On Sat, Jan 14, 2017 at 12:54:48AM -0500, Tejun Heo wrote:
> With kmem cgroup support enabled, kmem_caches can be created and
> destroyed frequently and a great number of near empty kmem_caches can
> accumulate if there are a lot of transient cgroups and the system is
> not under memory pressure.  When memory reclaim starts under such
> conditions, it can lead to consecutive deactivation and destruction of
> many kmem_caches, easily hundreds of thousands on moderately large
> systems, exposing scalability issues in the current slab management
> code.  This is one of the patches to address the issue.
> 
> slub uses synchronize_sched() to deactivate a memcg cache.

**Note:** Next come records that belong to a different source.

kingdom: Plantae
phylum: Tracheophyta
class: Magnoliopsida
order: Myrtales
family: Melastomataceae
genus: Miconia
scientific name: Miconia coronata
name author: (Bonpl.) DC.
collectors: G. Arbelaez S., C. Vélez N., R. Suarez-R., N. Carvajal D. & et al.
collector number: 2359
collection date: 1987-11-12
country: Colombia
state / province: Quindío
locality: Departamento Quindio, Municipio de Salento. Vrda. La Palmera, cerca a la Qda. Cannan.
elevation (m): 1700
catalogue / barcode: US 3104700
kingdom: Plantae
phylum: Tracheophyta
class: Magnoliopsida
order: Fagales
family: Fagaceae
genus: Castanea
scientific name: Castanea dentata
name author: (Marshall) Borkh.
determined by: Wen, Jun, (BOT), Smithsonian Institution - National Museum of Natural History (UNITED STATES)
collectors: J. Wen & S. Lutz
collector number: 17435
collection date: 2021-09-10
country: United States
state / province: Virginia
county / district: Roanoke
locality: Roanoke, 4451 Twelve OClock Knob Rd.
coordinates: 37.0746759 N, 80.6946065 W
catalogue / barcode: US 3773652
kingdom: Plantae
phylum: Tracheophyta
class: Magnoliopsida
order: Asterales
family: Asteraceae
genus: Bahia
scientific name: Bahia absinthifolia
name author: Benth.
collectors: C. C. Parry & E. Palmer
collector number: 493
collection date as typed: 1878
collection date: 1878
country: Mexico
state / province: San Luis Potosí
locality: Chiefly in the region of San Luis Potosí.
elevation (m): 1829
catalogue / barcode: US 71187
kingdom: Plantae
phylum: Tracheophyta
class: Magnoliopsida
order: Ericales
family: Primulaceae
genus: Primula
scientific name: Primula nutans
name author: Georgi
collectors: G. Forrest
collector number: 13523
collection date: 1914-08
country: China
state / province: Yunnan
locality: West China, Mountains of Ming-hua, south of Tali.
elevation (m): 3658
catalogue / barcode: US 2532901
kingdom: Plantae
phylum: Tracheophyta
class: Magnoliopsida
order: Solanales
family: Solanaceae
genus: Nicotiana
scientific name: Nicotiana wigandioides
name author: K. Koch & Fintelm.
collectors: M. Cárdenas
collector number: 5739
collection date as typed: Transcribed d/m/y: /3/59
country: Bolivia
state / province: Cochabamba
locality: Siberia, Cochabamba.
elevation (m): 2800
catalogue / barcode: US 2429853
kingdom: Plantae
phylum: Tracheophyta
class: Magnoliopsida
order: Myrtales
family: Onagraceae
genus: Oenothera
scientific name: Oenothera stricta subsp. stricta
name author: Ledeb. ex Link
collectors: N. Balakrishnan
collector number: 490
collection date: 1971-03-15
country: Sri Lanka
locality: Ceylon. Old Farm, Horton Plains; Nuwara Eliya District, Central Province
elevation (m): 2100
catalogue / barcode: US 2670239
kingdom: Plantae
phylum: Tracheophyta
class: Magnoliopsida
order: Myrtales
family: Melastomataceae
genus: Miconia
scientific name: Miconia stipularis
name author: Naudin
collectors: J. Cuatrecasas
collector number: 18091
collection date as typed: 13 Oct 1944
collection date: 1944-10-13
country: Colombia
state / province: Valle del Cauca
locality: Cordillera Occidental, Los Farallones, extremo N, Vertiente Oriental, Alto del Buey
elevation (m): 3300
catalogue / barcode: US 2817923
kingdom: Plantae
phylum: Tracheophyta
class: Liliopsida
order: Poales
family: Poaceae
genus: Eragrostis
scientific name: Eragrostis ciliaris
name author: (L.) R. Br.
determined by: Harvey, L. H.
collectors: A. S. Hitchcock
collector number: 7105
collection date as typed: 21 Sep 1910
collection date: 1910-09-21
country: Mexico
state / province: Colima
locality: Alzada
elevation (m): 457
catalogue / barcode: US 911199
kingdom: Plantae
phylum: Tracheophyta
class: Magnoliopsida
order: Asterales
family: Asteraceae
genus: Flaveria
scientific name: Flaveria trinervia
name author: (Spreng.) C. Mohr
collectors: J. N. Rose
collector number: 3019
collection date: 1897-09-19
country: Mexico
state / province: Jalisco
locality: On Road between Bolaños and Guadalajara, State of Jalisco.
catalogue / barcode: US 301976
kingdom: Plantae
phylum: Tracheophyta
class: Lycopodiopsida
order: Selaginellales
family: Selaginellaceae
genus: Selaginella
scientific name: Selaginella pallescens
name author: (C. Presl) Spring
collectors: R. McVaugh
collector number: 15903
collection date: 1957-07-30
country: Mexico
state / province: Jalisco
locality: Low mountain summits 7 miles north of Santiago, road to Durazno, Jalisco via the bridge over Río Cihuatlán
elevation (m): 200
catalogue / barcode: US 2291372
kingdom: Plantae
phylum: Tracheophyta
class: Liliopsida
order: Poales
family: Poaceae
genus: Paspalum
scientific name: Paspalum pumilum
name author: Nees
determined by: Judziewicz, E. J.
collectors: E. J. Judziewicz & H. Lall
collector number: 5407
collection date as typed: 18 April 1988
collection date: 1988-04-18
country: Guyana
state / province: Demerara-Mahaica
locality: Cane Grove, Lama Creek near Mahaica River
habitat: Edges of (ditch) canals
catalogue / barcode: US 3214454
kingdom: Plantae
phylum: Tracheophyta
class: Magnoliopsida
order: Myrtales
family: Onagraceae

> synchronize_sched() is an expensive and slow operation and doesn't
> scale when a huge number of caches are destroyed back-to-back.  While
> there used to be a simple batching mechanism, the batching was too
> restricted to be helpful.
> 
> This patch implements slab_deactivate_memcg_cache_rcu_sched() which
> slub can use to schedule sched RCU callback instead of performing
> synchronize_sched() synchronously while holding cgroup_mutex.  While
> this adds online cpus, mems and slab_mutex operations, operating on
> these locks back-to-back from the same kworker, which is what's gonna
> happen when there are many to deactivate, isn't expensive at all and
> this gets rid of the scalability problem completely.
> 
> Signed-off-by: Tejun Heo <[email protected]>
> Reported-by: Jay Vana <[email protected]>
> Cc: Vladimir Davydov <[email protected]>
> Cc: Christoph Lameter <[email protected]>
> Cc: Pekka Enberg <[email protected]>
> Cc: David Rientjes <[email protected]>
> Cc: Joonsoo Kim <[email protected]>
> Cc: Andrew Morton <[email protected]>

I don't think there's much point in having the infrastructure for this
in slab_common.c, as only SLUB needs it, but it isn't a show stopper.